Let me assume that you are speaking about computable reals and functions in the sense of 
[computable analysis](https://en.wikipedia.org/wiki/Computable_analysis), which is one of the most successful approaches to the topic. (One must be careful, since there are several incompatible notions of computability on the reals.)

In computable analysis, the [computable real numbers](https://en.wikipedia.org/wiki/Computable_real_number) are those that can be computed to within any desired precision by a finite, terminating algorithm (e.g. using Turing machines). One should imagine receiving rational approximations to the given real. In this subject, functions on the reals are said to be computable, if there is an algorithm that can compute, for any desired degree of accuracy, the value of the function, for any algorithm that produces approximations to the input with sufficient accuracy. That is, if we want to know $f(x)$ to within $\epsilon$, then the algorithm is allowed to ask for $x$ to within any $\delta$ it cares to.
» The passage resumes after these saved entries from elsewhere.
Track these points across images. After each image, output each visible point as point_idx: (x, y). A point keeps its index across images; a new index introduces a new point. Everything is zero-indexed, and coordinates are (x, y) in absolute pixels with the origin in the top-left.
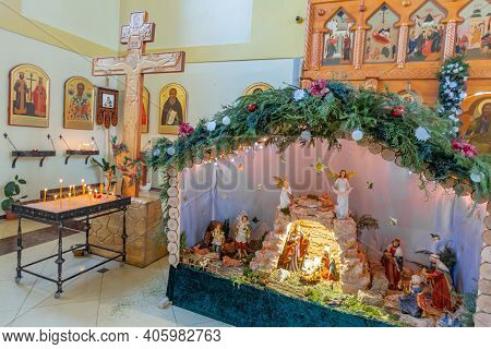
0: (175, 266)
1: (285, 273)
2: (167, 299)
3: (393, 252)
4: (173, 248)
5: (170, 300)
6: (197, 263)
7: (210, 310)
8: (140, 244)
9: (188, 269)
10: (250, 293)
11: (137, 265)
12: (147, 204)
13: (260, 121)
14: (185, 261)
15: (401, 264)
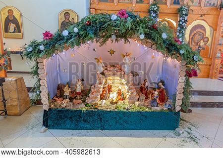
0: (47, 110)
1: (104, 101)
2: (44, 127)
3: (144, 84)
4: (45, 101)
5: (46, 127)
6: (60, 106)
7: (70, 126)
8: (15, 103)
9: (55, 110)
10: (90, 114)
11: (15, 115)
12: (16, 80)
13: (96, 30)
14: (52, 106)
15: (147, 88)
The **Computable Intermediate Value Theorem** would be the assertion that if $f$ is a computable continuous function and $f(a)\lt c\lt f(b)$ for computable reals $a$, $b$, $c$, then there is a computable real $d$ with $f(d)=c$.

The book [Computable analysis: an introduction](https://books.google.com/books?id=OPolVWVFDJYC&dq=computable+analysis&printsec=frontcover&source=bl&ots=_QlUjkXhSy&sig=5m7E0aXQ-CVl8HcF77tzW2AW5Pk&hl=en&ei=Eh8pS93oN4Oj8AbDoIW1DQ&sa=X&oi=book_result&ct=result&resnum=10&ved=0CEIQ6AEwCQ#v=onepage&q=&f=false) by Klaus Weihrauch discusses exactly this question in Example 6.3.6.
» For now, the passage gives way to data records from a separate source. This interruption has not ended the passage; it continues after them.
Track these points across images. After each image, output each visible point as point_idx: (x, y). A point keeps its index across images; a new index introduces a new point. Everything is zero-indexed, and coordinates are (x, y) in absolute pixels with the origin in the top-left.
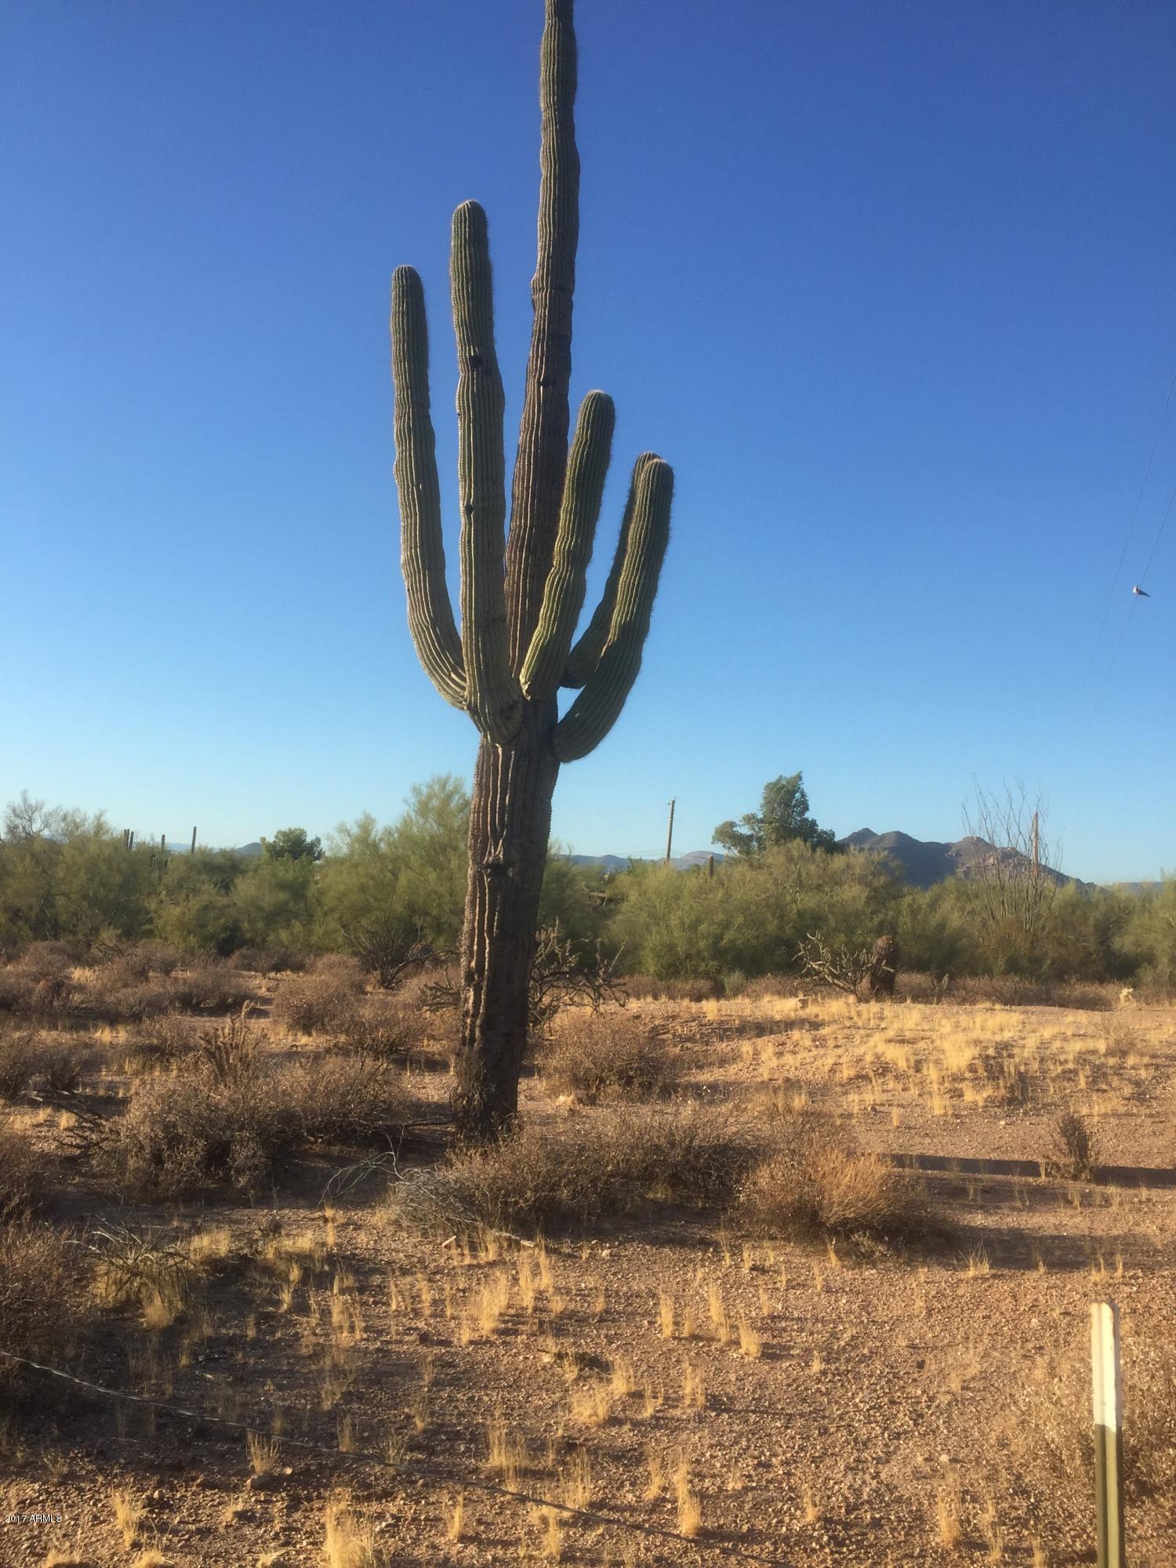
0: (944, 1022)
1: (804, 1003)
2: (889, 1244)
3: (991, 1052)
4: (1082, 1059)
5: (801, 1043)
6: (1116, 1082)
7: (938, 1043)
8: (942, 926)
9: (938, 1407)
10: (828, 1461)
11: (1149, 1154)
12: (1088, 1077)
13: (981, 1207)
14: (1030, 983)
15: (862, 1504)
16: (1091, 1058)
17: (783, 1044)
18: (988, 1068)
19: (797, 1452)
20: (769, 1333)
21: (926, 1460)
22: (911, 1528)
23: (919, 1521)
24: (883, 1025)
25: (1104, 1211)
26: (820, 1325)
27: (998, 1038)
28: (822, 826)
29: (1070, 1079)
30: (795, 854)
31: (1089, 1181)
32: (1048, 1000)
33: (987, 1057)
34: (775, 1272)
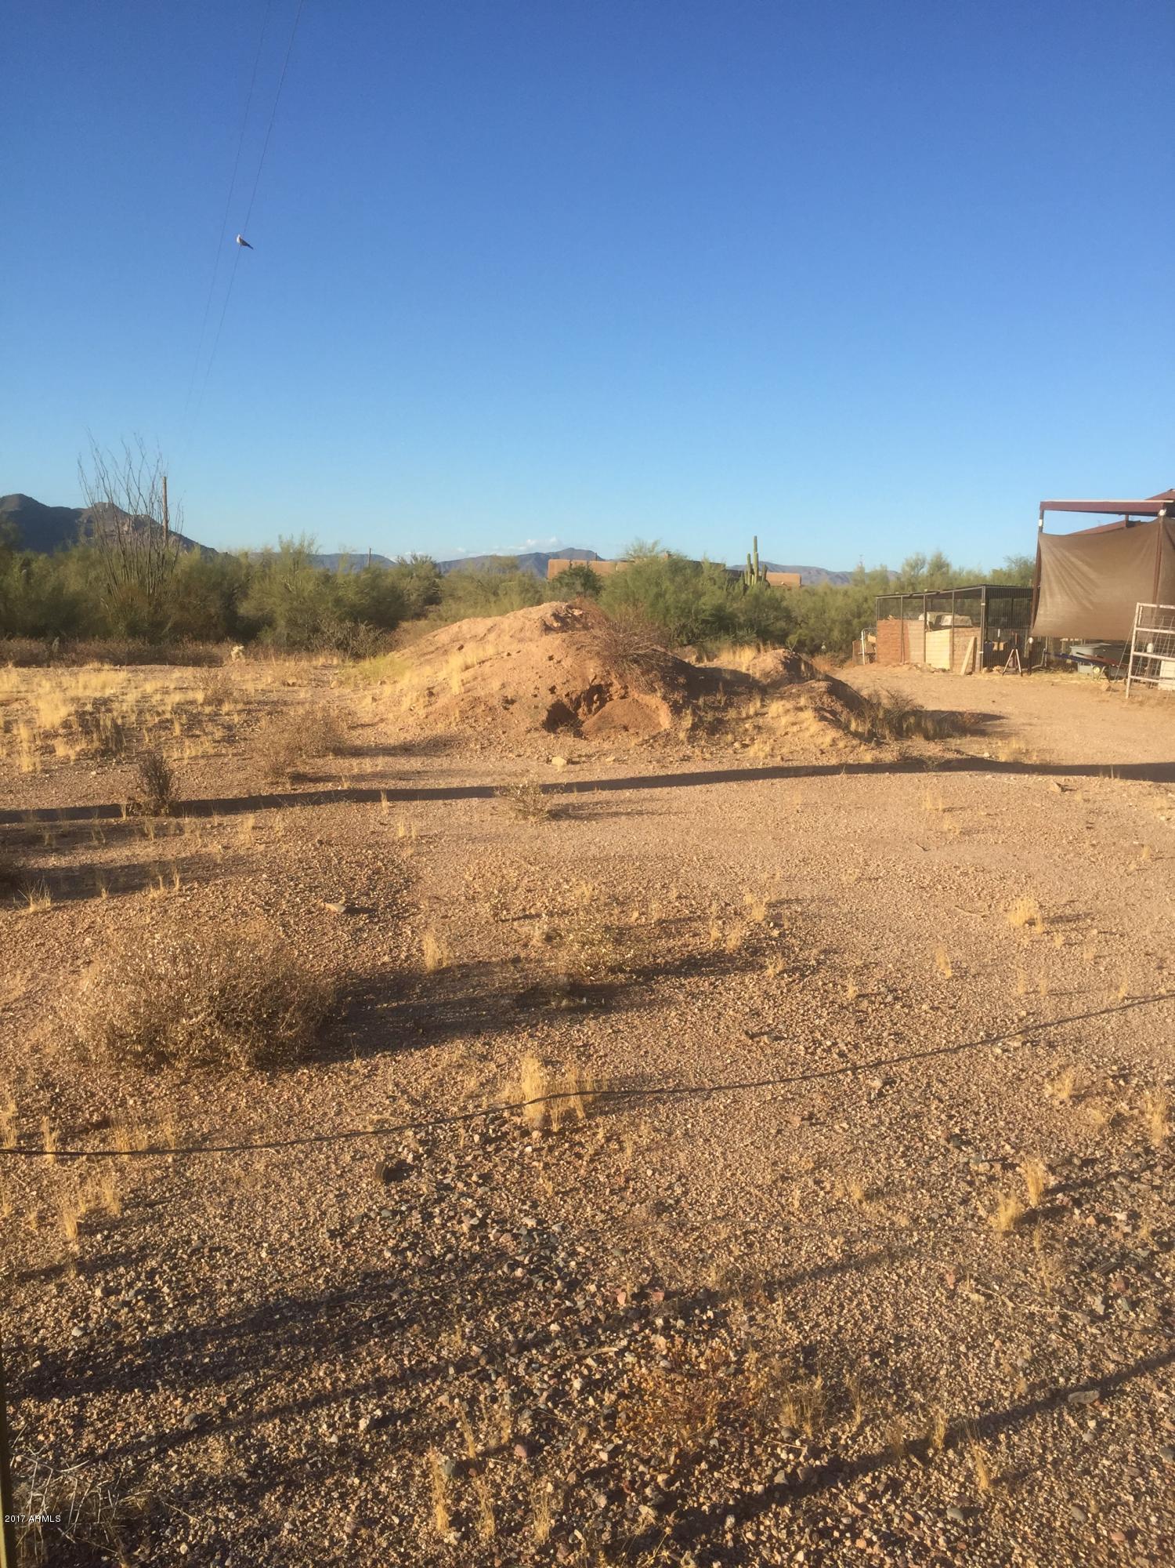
0: (44, 682)
3: (89, 708)
4: (178, 709)
6: (210, 728)
7: (33, 703)
8: (59, 589)
11: (230, 786)
12: (183, 725)
13: (56, 850)
14: (144, 644)
16: (189, 707)
18: (83, 723)
25: (177, 839)
27: (98, 695)
29: (166, 728)
31: (167, 815)
32: (161, 659)
33: (84, 713)
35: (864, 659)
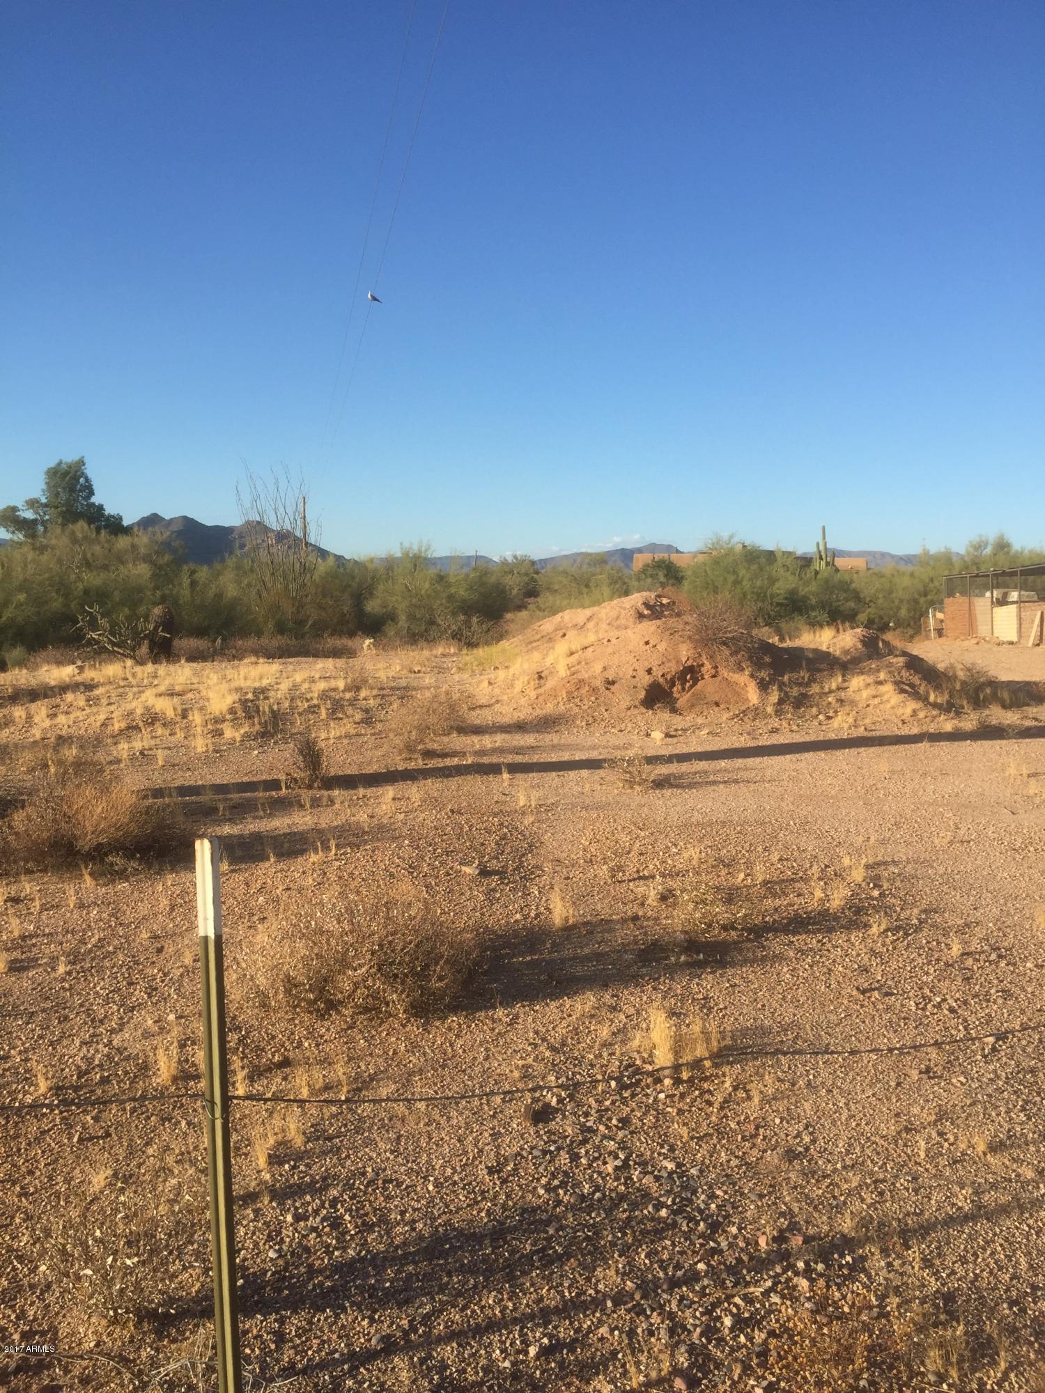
0: (212, 675)
1: (81, 669)
2: (141, 859)
3: (250, 696)
4: (324, 696)
5: (75, 704)
6: (350, 711)
7: (204, 693)
8: (219, 596)
9: (171, 979)
10: (65, 1042)
11: (370, 762)
12: (328, 709)
13: (230, 820)
14: (291, 640)
15: (94, 1068)
16: (333, 694)
17: (58, 706)
18: (246, 709)
19: (35, 1041)
20: (19, 951)
21: (155, 1022)
22: (136, 1077)
23: (145, 1068)
24: (156, 682)
25: (329, 809)
26: (69, 936)
27: (257, 685)
28: (110, 510)
29: (314, 712)
30: (80, 535)
31: (320, 788)
32: (307, 654)
33: (247, 701)
34: (30, 900)
35: (933, 634)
The basic situation is as follows. The answer is **Yes**. If f happens to be increasing, then the usual bisection proof of existence turns out to be effective. For other $f$, however, one can use a trisection proof. Theorem 6.3.8 says that if $f$ is computable and $f(x)\cdot f(z)\lt 0$, then f has a computable zero. This implies the Computable Intermediate Value theorem above.

In contrast, the same theorem also says that there is a non-negative computable continuous function f on $[0,1]$, such that the sets of zeros of $f$ has Lebesgue measure greater than $\frac{1}{2}$, but $f$ has no computable zero.

In summary, if the function crosses the line, you can compute a crossing point, but if it stays on one side, then you might not be able to compute a kissing point, even if it is kissing on a large measure set.